On the other hand, when we tally up the price tags for Iraq ($1 trillion and counting, as we leave 5,000 highly paid contractors behind), Afghanistan ($500 billion and counting) and, lately, Libya ($1.1 billion just on Department of Defense [DoD] armaments, not counting State Department security expenses or unknown but substantial intelligence operations), we see some barebones beginnings of the explanation for our national financial meltdown.
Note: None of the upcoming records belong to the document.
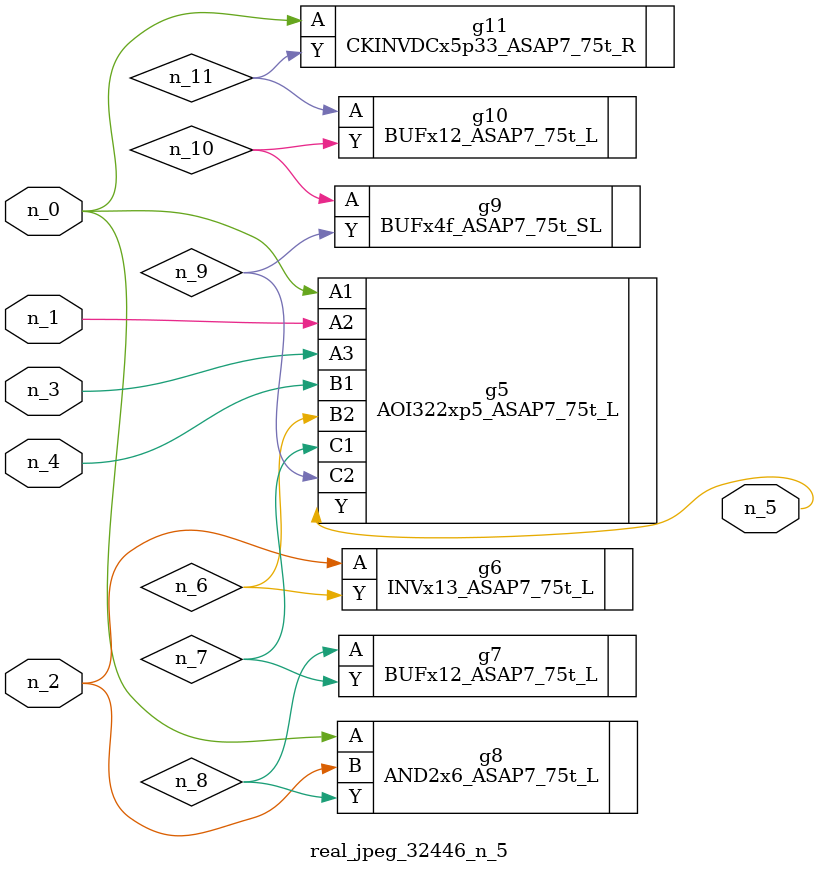
<source format=v>
module real_jpeg_32446_n_5 (n_4, n_0, n_1, n_2, n_3, n_5);

input n_4;
input n_0;
input n_1;
input n_2;
input n_3;

output n_5;

wire n_8;
wire n_11;
wire n_6;
wire n_7;
wire n_10;
wire n_9;

AOI322xp5_ASAP7_75t_L g5 ( 
.A1(n_0),
.A2(n_1),
.A3(n_3),
.B1(n_4),
.B2(n_6),
.C1(n_7),
.C2(n_9),
.Y(n_5)
);

AND2x6_ASAP7_75t_L g8 ( 
.A(n_0),
.B(n_2),
.Y(n_8)
);

CKINVDCx5p33_ASAP7_75t_R g11 ( 
.A(n_0),
.Y(n_11)
);

INVx13_ASAP7_75t_L g6 ( 
.A(n_2),
.Y(n_6)
);

BUFx12_ASAP7_75t_L g7 ( 
.A(n_8),
.Y(n_7)
);

BUFx4f_ASAP7_75t_SL g9 ( 
.A(n_10),
.Y(n_9)
);

BUFx12_ASAP7_75t_L g10 ( 
.A(n_11),
.Y(n_10)
);


endmodule
</source>
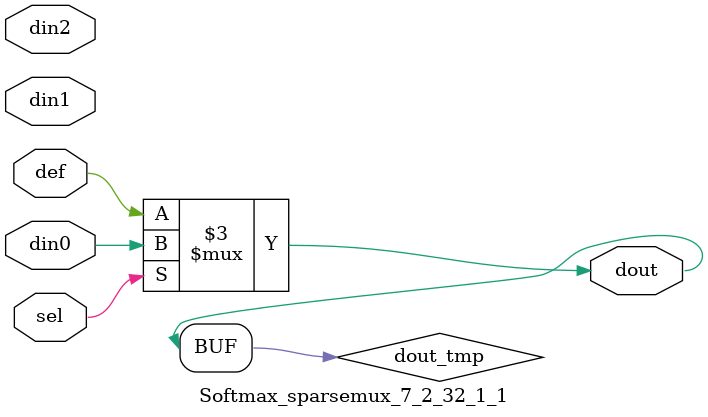
<source format=v>
`timescale 1ns / 1ps

module Softmax_sparsemux_7_2_32_1_1 (din0,din1,din2,def,sel,dout);

parameter din0_WIDTH = 1;

parameter din1_WIDTH = 1;

parameter din2_WIDTH = 1;

parameter def_WIDTH = 1;
parameter sel_WIDTH = 1;
parameter dout_WIDTH = 1;

parameter [sel_WIDTH-1:0] CASE0 = 1;

parameter [sel_WIDTH-1:0] CASE1 = 1;

parameter [sel_WIDTH-1:0] CASE2 = 1;

parameter ID = 1;
parameter NUM_STAGE = 1;



input [din0_WIDTH-1:0] din0;

input [din1_WIDTH-1:0] din1;

input [din2_WIDTH-1:0] din2;

input [def_WIDTH-1:0] def;
input [sel_WIDTH-1:0] sel;

output [dout_WIDTH-1:0] dout;



reg [dout_WIDTH-1:0] dout_tmp;


always @ (*) begin
(* parallel_case *) case (sel)
    
    CASE0 : dout_tmp = din0;
    
    CASE1 : dout_tmp = din1;
    
    CASE2 : dout_tmp = din2;
    
    default : dout_tmp = def;
endcase
end


assign dout = dout_tmp;



endmodule

</source>
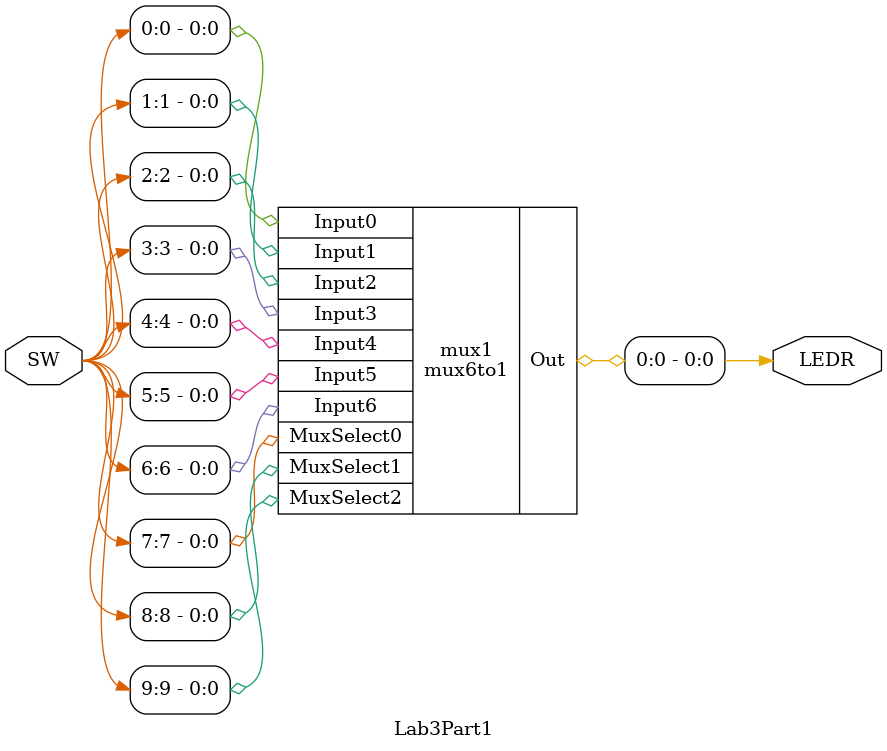
<source format=v>
`timescale 1ns / 1ns // `timescale time_unit/time_precision

module mux6to1(input Input0,Input1,Input2,Input3,Input4,Input5,Input6,MuxSelect0,MuxSelect1,MuxSelect2, output reg Out);
	
	
	always @(*) // declare always block
	begin
		case ({MuxSelect0,MuxSelect1,MuxSelect2}) // start case statement
			3'b000: Out = Input0;// case 0
			3'b001: Out = Input1;// case 1
			3'b010: Out = Input2;// case 2
			3'b011: Out = Input3;// case 3
			3'b100: Out = Input4; // case 4
			3'b101: Out = Input5; // case 5
			default: Out = Input0; // default case
		endcase
	end
endmodule

module Lab3Part1(SW, LEDR);
	input [9:0]SW;
	output [9:0]LEDR;
	
	mux6to1 mux1(SW[0], SW[1], SW[2], SW[3], SW[4], SW[5], SW[6], SW[7], SW[8], SW[9], LEDR[0]);
endmodule

</source>
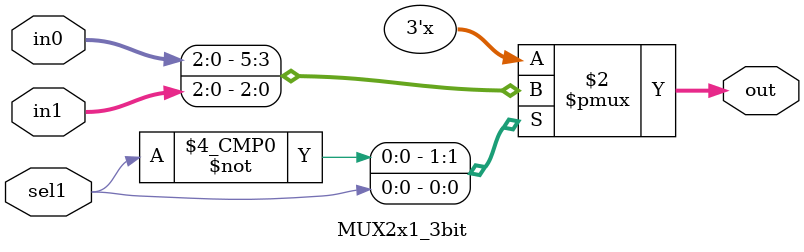
<source format=sv>
`timescale 1ns / 1ps


module MUX2x1_3bit(input logic sel1, 
                input [2:0] in0, in1,
                output logic [2:0] out
    );
    
    always @(sel1 or in0 or in1) begin
        case(sel1)
            1'b0: begin out = in0 ; end
            1'b1: begin out = in1 ; end
            default: begin out = in0 ; end
        endcase
    end
    
endmodule

</source>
Remember in the early days of justifying the invasion of Iraq, when we were told again and again that this would eventually cost the taxpayers nothing because the grateful people of Iraq would gladly pay us back with the massive oil revenues that would obviously start flowing their way once liberated? Similarly, I recall Libyan dissidents in the diaspora confidently assure us on National Public Radio interviews that Libyans would obviously repay NATO for all expenses once Qaddafi was removed and Libyans controlled their own oil money.
The lies don't get much more transparent and egregious than these, yet they continue to be told and, apparently, believed. At least it's working out for China. They are snapping up that Iraqi oil. At last, it's being used for a government that really supports human rights …
The facts are that liberation using nonviolence is not only far less bloody, far less expensive and far less destructive to infrastructure and the environment, but also, it has no blowback (well, unless you count the Occupy movement as blowback from the Arab Spring, but the United States didn't fund any part of the Arab Spring, anyhow). The blowback from supporting or launching violent liberation is tremendous, as we saw on September 11, 2001. We will likely see much more, sadly, from all the violence we have since unleashed in Central Asia, the Middle East and North Africa. Six thousand US mortalities and more than $1.5 trillion so far, all to do what nonviolence could have done for a tiny fraction of those human and financial costs. And the costs will go on and on.
Recent news provides just one example. Now, after wasting that $1.1 billion-plus on violently getting rid of Qaddafi, the United States is going to pay untold millions to buy up weapons from the insurgents. You can't make up stuff like this. Cosmic karmic account registers are ringing all over the place. The US piece of the Arab Spring is a costly, bloody, ongoing farce.
We are so radically in need of a rapid evolution in our methods of conflict management. Hello? Earth to Obama! Earth to the military! Come in! Humanity here – can we talk? Nonviolence can do all the good things you say you want done, without any of the bad things that only violence can trigger. Can we make 2012 the Year of the US Nonviolence Conversion? It is overdue.